The basketball season ends well before Currie formally starts his new job on May 1, so retiring AD Ron Wellman says he will make any major decisions “if there are major decisions to be made” — with both men saying Monday that they’ll keep an open line of communication during the transition.

Wellman and Currie spoke a day after the school announced the retirement of the longest-tenured AD in Division I and its selection of Currie, a Wake Forest alumnus and Wellman protege who ran the departments at Kansas State and Tennessee, as his successor.

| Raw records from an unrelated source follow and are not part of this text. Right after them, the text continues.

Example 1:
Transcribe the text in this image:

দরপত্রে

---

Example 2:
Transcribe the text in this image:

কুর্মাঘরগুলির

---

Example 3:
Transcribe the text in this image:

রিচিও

The moves come with one of the school’s highest-profile programs at a crossroads, and the official transition date falls several weeks after the Demon Deacons’ season wraps up.

“I’ll be the one making those decisions, but there will be communication between John and me, for sure,” Wellman said.

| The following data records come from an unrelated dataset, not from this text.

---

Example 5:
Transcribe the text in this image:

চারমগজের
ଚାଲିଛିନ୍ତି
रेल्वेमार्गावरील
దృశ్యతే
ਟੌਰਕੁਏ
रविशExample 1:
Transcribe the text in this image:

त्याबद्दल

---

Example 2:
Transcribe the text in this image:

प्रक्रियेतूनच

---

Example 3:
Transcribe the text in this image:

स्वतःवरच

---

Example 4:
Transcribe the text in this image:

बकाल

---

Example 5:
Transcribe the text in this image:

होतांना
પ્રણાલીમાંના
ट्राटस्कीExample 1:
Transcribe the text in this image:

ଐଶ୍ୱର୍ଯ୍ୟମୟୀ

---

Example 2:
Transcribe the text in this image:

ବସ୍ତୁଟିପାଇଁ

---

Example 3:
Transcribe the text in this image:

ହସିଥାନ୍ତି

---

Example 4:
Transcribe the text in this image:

Currie says he has confidence in whatever Wellman, who took over at Wake Forest in 1992, decides to do.

“Ron Wellman has made a career of incredible decisions for Wake Forest” and at his other schools, Currie said. “I have extraordinary trust and respect for Ron and President (Nathan) Hatch, and as we go along the road, I’m sure that I’ll be clued in when I need to be.”

The situation in men’s basketball certainly will need to be addressed — one way or another.

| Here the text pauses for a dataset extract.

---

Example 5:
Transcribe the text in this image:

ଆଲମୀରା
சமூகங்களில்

Coach Danny Manning is 65-90 overall and 24-64 in Atlantic Coast Conference play with one NCAA Tournament appearance in five seasons. Barring a miracle run in the postseason, the Demon Deacons (11-17, 4-12) are headed for their seventh losing season since 2010 — also the last year they finished above .500 in the league.

Nearly half of Manning’s losses here (44) have come by double figures. Of the 17 losses this season, nine have been by at least 20 points. That includes the worst loss in the three-decade history of Joel Coliseum — a 95-57 setback to North Carolina last month — but doesn’t include head-scratching home defeats by Houston Baptist and Gardner-Webb that, at least, were close. And the Demon Deacons still have to play No. 4 Duke and No. 14 Florida State later this week.

This year’s team entered Monday night’s games ranked last in the league in seven major stat categories, including scoring defense, scoring margin, shooting percentage, shooting percentage allowed and assist-to-turnover ratio.

Manning has said part of the problem is youth, with only one scholarship player — junior Brandon Childress — remaining from the 2017 team that reached the NCAA Tournament’s First Four.

Complicating matters, Manning received a contract extension before last season, but Wellman did not disclose the terms or the length of the deal, as is customary at the private school.

And the lack of recent success in that sport threatens to undercut the success the department is enjoying in other areas.

Dave Clawson’s football program has won three bowls in three years, the men’s tennis team won an NCAA title in 2018 — one of five team national titles Wake Forest has claimed since Wellman took over — and the school ranks No. 6 nationally and tops in the ACC in the standings for the Director’s Cup, given to the top overall athletic department.

Plus, several new facilities are sprinkled across campus, from the football program’s indoor practice facility that opened in 2016 to the sports performance center and new basketball practice building scheduled to open later this year.

But basketball has long been the signature sport in the ACC, and there’s no denying Wake Forest has lagged behind over much of the past decade.

“It needs to be resolved,” Wellman said. “We need to do better, and I am confident that we will.”